Когда мы вчитываемся в этот текст, то понимаем, что любая схема, которая строится на тождестве пневматической частицы и абсолютного начала, условна. Ведь отождествить друг с другом можно лишь те вещи, что существуют, пусть даже как фантазия, вымысел. Здесь же принципиально другая ситуация. Можем ли мы говорить о тождестве? Можем ли мы говорить об абсолютном как о такого рода начале, которое полностью абсолютно тождествененно пневматическому Эго в моей душе? Можно ли говорить о разнице между тем и другим? Различаются вещи, по-разному описываемые, но каким-то образом сосуществующие. О каком же со-существовании можно говорить в этом случае?
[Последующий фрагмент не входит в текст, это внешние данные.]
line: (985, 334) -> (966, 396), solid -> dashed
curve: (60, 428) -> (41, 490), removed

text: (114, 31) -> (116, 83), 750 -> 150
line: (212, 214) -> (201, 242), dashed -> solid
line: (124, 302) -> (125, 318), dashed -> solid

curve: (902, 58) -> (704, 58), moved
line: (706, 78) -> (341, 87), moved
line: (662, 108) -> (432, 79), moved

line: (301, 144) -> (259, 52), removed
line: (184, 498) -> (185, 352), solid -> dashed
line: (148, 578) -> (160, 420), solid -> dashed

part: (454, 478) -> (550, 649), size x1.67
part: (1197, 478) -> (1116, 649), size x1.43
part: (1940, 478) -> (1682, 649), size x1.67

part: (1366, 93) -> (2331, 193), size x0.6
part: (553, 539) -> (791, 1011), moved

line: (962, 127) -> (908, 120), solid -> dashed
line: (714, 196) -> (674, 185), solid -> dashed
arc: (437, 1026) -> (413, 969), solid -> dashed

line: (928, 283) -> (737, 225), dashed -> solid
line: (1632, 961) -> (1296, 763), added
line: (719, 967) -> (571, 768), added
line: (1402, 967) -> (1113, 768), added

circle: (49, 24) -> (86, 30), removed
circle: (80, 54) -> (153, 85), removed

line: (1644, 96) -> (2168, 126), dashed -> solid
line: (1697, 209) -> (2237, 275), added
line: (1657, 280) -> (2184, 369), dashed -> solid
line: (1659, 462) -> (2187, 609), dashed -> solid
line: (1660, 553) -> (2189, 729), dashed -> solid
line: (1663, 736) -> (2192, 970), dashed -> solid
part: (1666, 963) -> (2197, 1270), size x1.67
Мы сталкиваемся с еще одной оппозицией: абсолютное, если оно станет просто спрятанным во мне пневматическим началом, перестанет быть абсолютным. Когда пневматик слагает с себя одежды плоти, он поднимается по архонтовым сферам, отдает негативные качества разным планетам (сребролюбие, гордыню и т.д.), освобождается от душевной плоти и наконец пневматическая частица воссоединяется с Плеромой. Но в таком случае она - всего лишь частица! И история о том, как бог, отпадая сам от себя, познает добро и зло, а затем возвращается обратно, к себе - это скорее психоаналитический вариант гностицизма, очень созвучный современному умонастроению, но упрощающий внутреннюю интенцию гнозиса.
Абсолютное начало и человек - и одно, и иное друг другу, и тождественны, и отличаются друг от друга. Опыт богоединства вынужденно рассказан такого рода языком, который к самому этому опыту имеет очень мало отношения (вот перед нами и еще одна оппозиция чуждости - опыта и языка.) Бог - не просто трансцендентный средневековый, Отец, но Чужак. Лишь проникнувшись подобным миросозерцанием можно понять, что тождество, о котором шла речь выше - всего лишь условное обозначение ситуации, когда абсолют и человек-пневматик как воссоединяются друг с другом, так и остаются разделены. Проблема заключается в том, что ситуация изначально неописуема: просто мы говорим о ней то как о единстве и единении, то как о разрыве, в лучшем случае вырастающем до диалога.
В этом и заключается определенный нерв, драматичность религиозной жизни, гностиков нельзя понимать как людей, считающих мир исполнением определенной пьесы, в последнем случае мировоззрение, соответствующее такому посылу не несет ничего религиозного, в нем пристуствует лишь вторичная мифология.
Тогда мы возвращаемся к первоначальному вопросу: почему же Симона Мага назвали Богом высочайшим? Почему Менандра назвали Богом высочайшим? Почему Симон Маг говорит, что он и есть сам Бог? Я предлагаю понять это не в абсолютном, а в традиционном (для античного мира) смысле данного слова. Таких статуй около римского пантеона стояло множество. Это античная традиция - возвеличивать людей, совершивших что-то значительное, указавших путь спасения. Они - божественны настолько же, насколько был божественен Будда, проповедовавший Дхарму. Если моя гипотеза в данном случае верна, то нужно переосмыслить церковное, новозаветное свидетельство о проповеди самого Симона Мага и о претензии его на статус божества, потому что именно из этого свода текстов и некоторых апокрифов до нас дошли сообщения о нем.
Идея чужого есть сам нерв гностического мировосприятия: 'я чужд миру, мир чужд мне', 'я чужд Абсолюту, Абсолют чужд мне'. Это именно такого рода чуждость, которая на самом деле связывает воедино все перечисленные стороны оппозиций. Я должен не просто убегать от мира, но преобразовывать себя, преобразовывать и этот мир. Идея чуждости - это не проповедь эскапизма, но признак драматического переживания своей судьбы и судьбы мира.